#### Job item:
Your reproduction of the entries should be exact and should contain no pictures.

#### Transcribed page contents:
┄┄┄┄┄┄

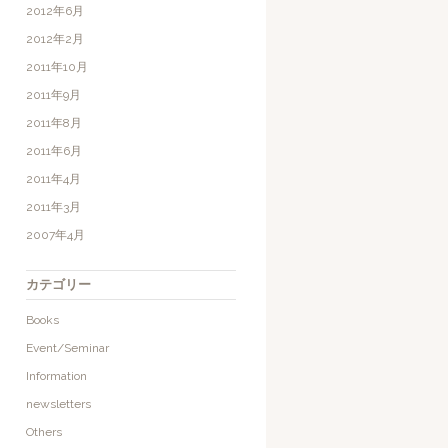
2012年6月
2012年2月
2011年10月
2011年9月
2011年8月
2011年6月
2011年4月
2011年3月
2007年4月
カテゴリー
Books
Event/Seminar
Information
newsletters
Others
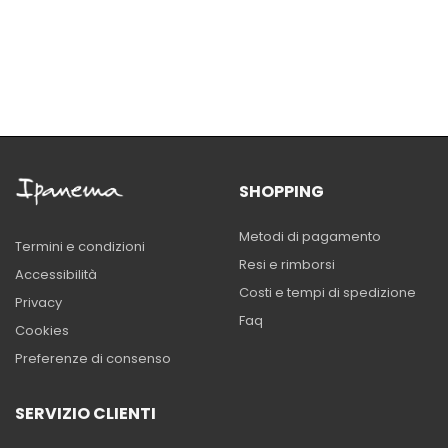
SHOPPING
Metodi di pagamento
Termini e condizioni
Resi e rimborsi
Accessibilità
Costi e tempi di spedizione
Privacy
Faq
Cookies
Preferenze di consenso
SERVIZIO CLIENTI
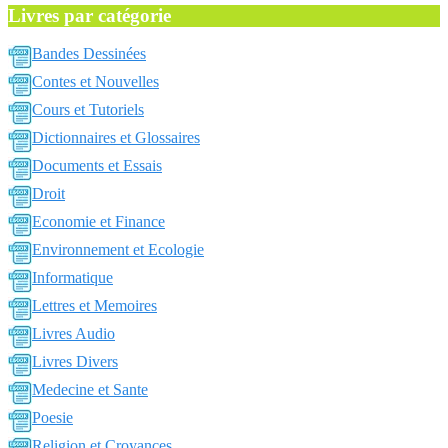
Livres par catégorie
Bandes Dessinées
Contes et Nouvelles
Cours et Tutoriels
Dictionnaires et Glossaires
Documents et Essais
Droit
Economie et Finance
Environnement et Ecologie
Informatique
Lettres et Memoires
Livres Audio
Livres Divers
Medecine et Sante
Poesie
Religion et Croyances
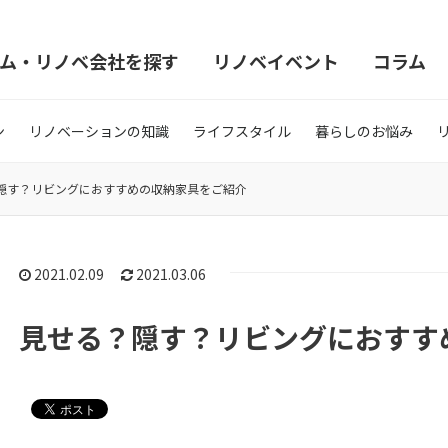
ム・リノベ会社を探す
リノベイベント
コラム
ン
リノベーションの知識
ライフスタイル
暮らしのお悩み
隠す？リビングにおすすめの収納家具をご紹介
2021.02.09
2021.03.06
見せる？隠す？リビングにおすす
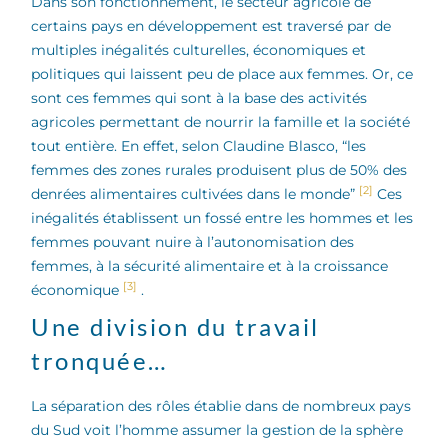
Dans son fonctionnement, le secteur agricole de
certains pays en développement est traversé par de
multiples inégalités culturelles, économiques et
politiques qui laissent peu de place aux femmes. Or, ce
sont ces femmes qui sont à la base des activités
agricoles permettant de nourrir la famille et la société
tout entière. En effet, selon Claudine Blasco, “les
femmes des zones rurales produisent plus de 50% des
[2]
denrées alimentaires cultivées dans le monde”
Ces
inégalités établissent un fossé entre les hommes et les
femmes pouvant nuire à l’autonomisation des
femmes, à la sécurité alimentaire et à la croissance
[3]
économique
.
Une division du travail
tronquée…
La séparation des rôles établie dans de nombreux pays
du Sud voit l’homme assumer la gestion de la sphère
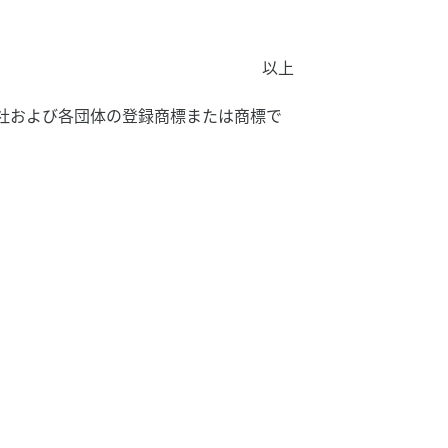
以上
社および各団体の登録商標または商標で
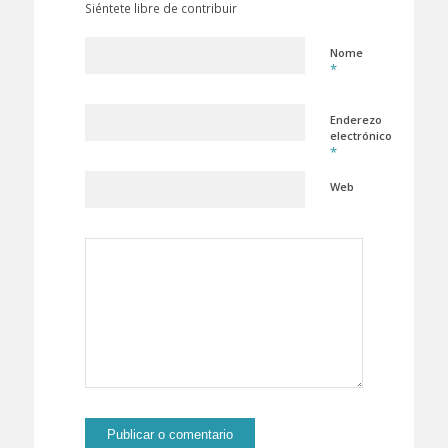
Siéntete libre de contribuir
Nome
*
Enderezo
electrónico
*
Web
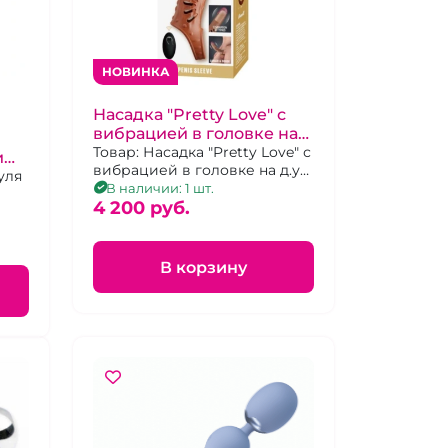
НОВИНКА
Насадка "Pretty Love" с
вибрацией в головке на
д.у пульте
Товар: Насадка "Pretty Love" с
и
вибрацией в головке на д.у
уля
пульте
В наличии: 1 шт.
4 200 pуб.
ое
В корзину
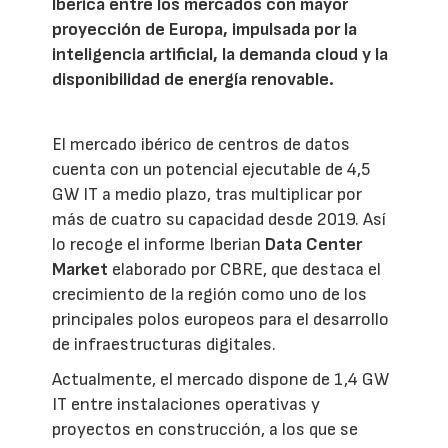
Ibérica entre los mercados con mayor
proyección de Europa, impulsada por la
inteligencia artificial, la demanda cloud y la
disponibilidad de energía renovable.
El mercado ibérico de centros de datos
cuenta con un potencial ejecutable de 4,5
GW IT a medio plazo, tras multiplicar por
más de cuatro su capacidad desde 2019. Así
lo recoge el informe Iberian
Data Center
Market
elaborado por CBRE, que destaca el
crecimiento de la región como uno de los
principales polos europeos para el desarrollo
de infraestructuras digitales.
Actualmente, el mercado dispone de 1,4 GW
IT entre instalaciones operativas y
proyectos en construcción, a los que se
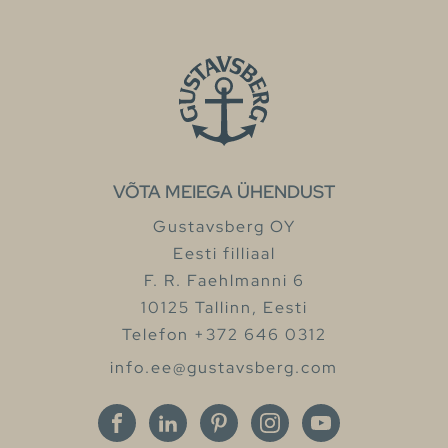
VÕTA MEIEGA ÜHENDUST
Gustavsberg OY
Eesti filliaal
F. R. Faehlmanni 6
10125 Tallinn, Eesti
Telefon +372 646 0312
info.ee@gustavsberg.com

┄┄┄┄┄┄

#### Output:
2012年6月
2012年2月
2011年10月
2011年9月
2011年8月
2011年6月
2011年4月
2011年3月
2007年4月
カテゴリー
Books
Event/Seminar
Information
newsletters
Others
SHOPPING
Metodi di pagamento
Termini e condizioni
Resi e rimborsi
Accessibilità
Costi e tempi di spedizione
Privacy
Faq
Cookies
Preferenze di consenso
SERVIZIO CLIENTI
Livres par catégorie
Bandes Dessinées
Contes et Nouvelles
Cours et Tutoriels
Dictionnaires et Glossaires
Documents et Essais
Droit
Economie et Finance
Environnement et Ecologie
Informatique
Lettres et Memoires
Livres Audio
Livres Divers
Medecine et Sante
Poesie
Religion et Croyances
ム・リノベ会社を探す
リノベイベント
コラム
ン
リノベーションの知識
ライフスタイル
暮らしのお悩み
隠す？リビングにおすすめの収納家具をご紹介
2021.02.09
2021.03.06
見せる？隠す？リビングにおすす
Dans son fonctionnement, le secteur agricole de
certains pays en développement est traversé par de
multiples inégalités culturelles, économiques et
politiques qui laissent peu de place aux femmes. Or, ce
sont ces femmes qui sont à la base des activités
agricoles permettant de nourrir la famille et la société
tout entière. En effet, selon Claudine Blasco, “les
femmes des zones rurales produisent plus de 50% des
[2]
denrées alimentaires cultivées dans le monde”
Ces
inégalités établissent un fossé entre les hommes et les
femmes pouvant nuire à l’autonomisation des
femmes, à la sécurité alimentaire et à la croissance
[3]
économique
.
Une division du travail
tronquée…
La séparation des rôles établie dans de nombreux pays
du Sud voit l’homme assumer la gestion de la sphère
以上
社および各団体の登録商標または商標で
Siéntete libre de contribuir
Nome
*
Enderezo
electrónico
*
Web
НОВИНКА
Насадка "Pretty Love" с
вибрацией в головке на
д.у пульте
Товар: Насадка "Pretty Love" с
и
вибрацией в головке на д.у
уля
пульте
В наличии: 1 шт.
4 200 pуб.
ое
В корзину
Ibérica entre los mercados con mayor
proyección de Europa, impulsada por la
inteligencia artificial, la demanda cloud y la
disponibilidad de energía renovable.
El mercado ibérico de centros de datos
cuenta con un potencial ejecutable de 4,5
GW IT a medio plazo, tras multiplicar por
más de cuatro su capacidad desde 2019. Así
lo recoge el informe Iberian
Data Center
Market
elaborado por CBRE, que destaca el
crecimiento de la región como uno de los
principales polos europeos para el desarrollo
de infraestructuras digitales.
Actualmente, el mercado dispone de 1,4 GW
IT entre instalaciones operativas y
proyectos en construcción, a los que se
VÕTA MEIEGA ÜHENDUST
Gustavsberg OY
Eesti filliaal
F. R. Faehlmanni 6
10125 Tallinn, Eesti
Telefon +372 646 0312
info.ee@gustavsberg.com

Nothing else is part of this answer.